Your task:
From the line that contains "Vintage bắt kịp xu hướng" to the final line of the records below, print each line exactly and leave every picture out.

[Extracted page text data]
☆ ☆ ☆ ☆

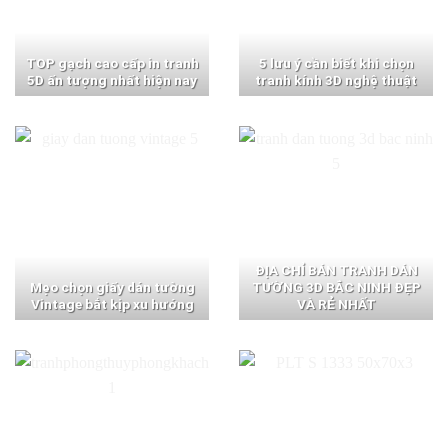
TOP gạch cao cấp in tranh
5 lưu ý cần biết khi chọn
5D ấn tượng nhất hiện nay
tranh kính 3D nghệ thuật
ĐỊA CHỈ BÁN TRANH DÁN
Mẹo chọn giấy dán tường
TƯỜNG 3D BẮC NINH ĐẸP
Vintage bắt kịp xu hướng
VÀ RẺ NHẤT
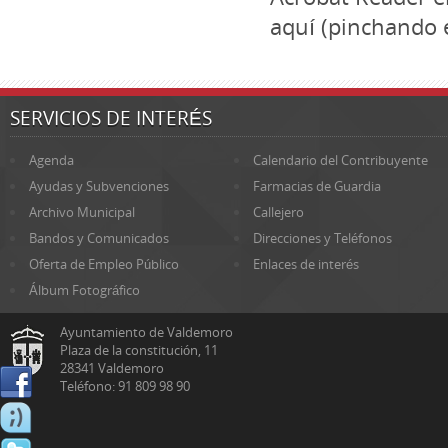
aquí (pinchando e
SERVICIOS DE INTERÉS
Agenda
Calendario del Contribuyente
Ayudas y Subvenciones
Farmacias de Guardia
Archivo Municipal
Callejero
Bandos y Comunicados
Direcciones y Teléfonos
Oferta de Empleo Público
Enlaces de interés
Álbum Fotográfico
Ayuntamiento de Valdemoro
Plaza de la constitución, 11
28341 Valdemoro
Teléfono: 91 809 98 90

☆ ☆ ☆ ☆

Completed exercise:
Vintage bắt kịp xu hướng
VÀ RẺ NHẤT
aquí (pinchando e
SERVICIOS DE INTERÉS
Agenda
Calendario del Contribuyente
Ayudas y Subvenciones
Farmacias de Guardia
Archivo Municipal
Callejero
Bandos y Comunicados
Direcciones y Teléfonos
Oferta de Empleo Público
Enlaces de interés
Álbum Fotográfico
Ayuntamiento de Valdemoro
Plaza de la constitución, 11
28341 Valdemoro
Teléfono: 91 809 98 90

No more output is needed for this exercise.